Minister of Transport and Public Works
- In office April 5, 1991 – August 26, 1991

Personal details
- Born: January 30, 1944 Markala, Mali
- Died: October 22, 2005 (aged 61) Lisa, Ogun State, Lagos, Nigeria

Military service
- Rank: Divisional general

= Cheick Oumar Diarra =

Cheick Oumar Diarra (January 30, 1944 – October 22, 2005) was a Malian soldier and major general.

== Biography ==
Diarra trained at the Joint Military School (EMIA). After graduating in 1969, Diarra continued his military training at the Kiev Aviation Training School in present-day Ukraine. He then trained at the staff school and the war school of Paris. When he returned to Mali, he exercised various military functions. In 1991, following the overthrow of president Moussa Traoré, Diarra was appointed as Minister of Transport and Public Works in the transitional government.
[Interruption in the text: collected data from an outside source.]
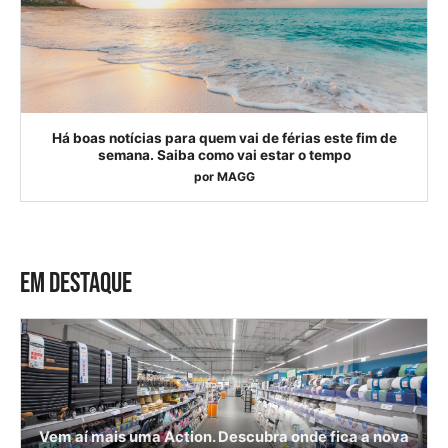
Há boas notícias para quem vai de férias este fim de
semana. Saiba como vai estar o tempo
por
MAGG
EM DESTAQUE
Vem aí mais uma Action. Descubra onde fica a nova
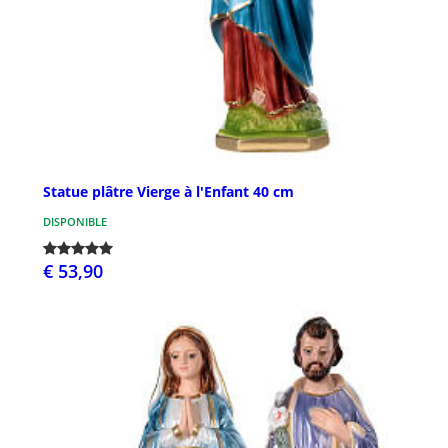
Statue plâtre Vierge à l'Enfant 40 cm
DISPONIBLE
€ 53,90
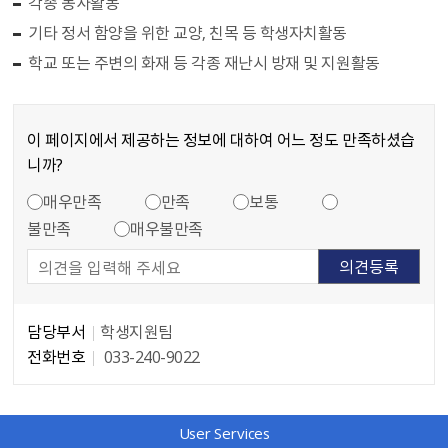
각종 봉사활동
기타 정서 함양을 위한 교양, 친목 등 학생자치활동
학교 또는 주변의 화재 등 각종 재난시 방재 및 지원활동
이 페이지에서 제공하는 정보에 대하여 어느 정도 만족하셨습
니까?
만족도 조사
콘텐츠 만족도 조사
매우만족
만족
보통
불만족
매우불만족
담당부서
학생지원팀
전화번호
033-240-9022
담당자 정보
User Services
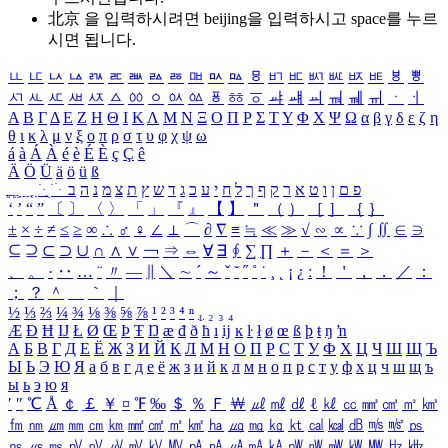
北京 을 입력하시려면
beijing
을 입력하시고 space를 누르
시면 됩니다.
ㅥ
ㅦ
ㅧ
ㅨ
ㅩ
ㅪ
ㅫ
ㅬ
ㅭ
ㅮ
ㅯ
ㅰ
ㅱ
ㅲ
ㅳ
ㅴ
ㅵ
ㅶ
ㅷ
ㅸ
ㅹ
ㅺ
ㅻ
ㅼ
ㅽ
ㅾ
ㅿ
ㆀ
ㆁ
ㆂ
ㆃ
ㆄ
ㆅ
ㆆ
ㆇ
ㆈ
ㆉ
ㆊ
ㆋ
ㆌ
ㆍ
ㆎ
Α
Β
Γ
Δ
Ε
Ζ
Η
Θ
Ι
Κ
Λ
Μ
Ν
Ξ
Ο
Π
Ρ
Σ
Τ
Υ
Φ
Χ
Ψ
Ω
α
β
γ
δ
ε
ζ
η
θ
ι
κ
λ
μ
ν
ξ
ο
π
ρ
σ
τ
υ
φ
χ
ψ
ω
á
à
Á
À
é
è
É
È
ç
Ç
ê
Ä
Ö
Ü
ä
ö
ü
ß
ְ
ֳ
ֲ
ֱ
ָ
ַ
ֵ
ֶ
ִ
ֹ
ּ
ֻ
ׂ
ׁ
ּ
ב
ה
נ
מ
צ
ת
ץ
ש
ד
ג
כ
ע
י
ח
ל
ך
ף
ק
ר
א
ט
ו
ן
ם
פ
‘
’
“
”
〔
〕
〈
〉
「
」
『
』
【
】
＂
（
）
［
］
｛
｝
±
×
÷
≠
≤
≥
∞
∴
♂
♀
∠
⊥
⌒
∂
∇
≡
≒
≪
≫
√
∽
∝
∵
∫
∬
∈
∋
⊆
⊇
⊂
⊃
∪
∩
∧
∨
￢
⇒
⇔
∀
∃
∮
∑
∏
＋
－
＜
＝
＞
、
。
·
‥
…
¨
〃
―
∥
＼
∼
´
～
ˇ
˘
˝
˚
˙
¸
˛
¡
¿
ː
！
＇
，
．
／
：
；
？
＾
＿
｀
｜
½
⅓
⅔
¼
¾
⅛
⅜
⅝
⅞
¹
²
³
⁴
ⁿ
₁
₂
₃
₄
Æ
Ð
Ħ
Ĳ
Ł
Ø
Œ
Þ
Ŧ
Ŋ
æ
đ
ð
ħ
ı
ĳ
ĸ
ŀ
ł
ø
œ
ß
þ
ŧ
ŋ
ŉ
А
Б
В
Г
Д
Е
Ё
Ж
З
И
Й
К
Л
М
Н
О
П
Р
С
Т
У
Ф
Х
Ц
Ч
Ш
Щ
Ъ
Ы
Ь
Э
Ю
Я
а
б
в
г
д
е
ё
ж
з
и
й
к
л
м
н
о
п
р
с
т
у
ф
х
ц
ч
ш
щ
ъ
ы
ь
э
ю
я
′
″
℃
Å
￠
￡
￥
¤
℉
‰
＄
％
Ｆ
￦
㎕
㎖
㎗
ℓ
㎘
㏄
㎣
㎤
㎥
㎦
㎙
㎚
㎛
㎜
㎝
㎞
㎟
㎠
㎡
㎢
㏊
㎍
㎎
㎏
㏏
㎈
㎉
㏈
㎧
㎨
㎰
㎱
㎲
㎳
㎴
㎵
㎶
㎷
㎸
㎹
㎀
㎁
㎂
㎃
㎄
㎺
㎻
㎽
㎾
㎿
㎐
㎑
In 2000, Diarra was appointed as itinerant ambassador of Mali to the Economic Community of West African States (ECOWAS). He served as deputy executive secretary and was in charge of political affairs, defense and security. On October 22, 2005, while still holding this position, Diarra was killed in the crash of Bellview Airlines Flight 210 in Nigeria.

Diarra was buried on October 30 in Bamako in a national funeral ceremony led by president Amadou Toumani Touré who posthumously awarded Diarra Grand Officer of the National Order of Mali.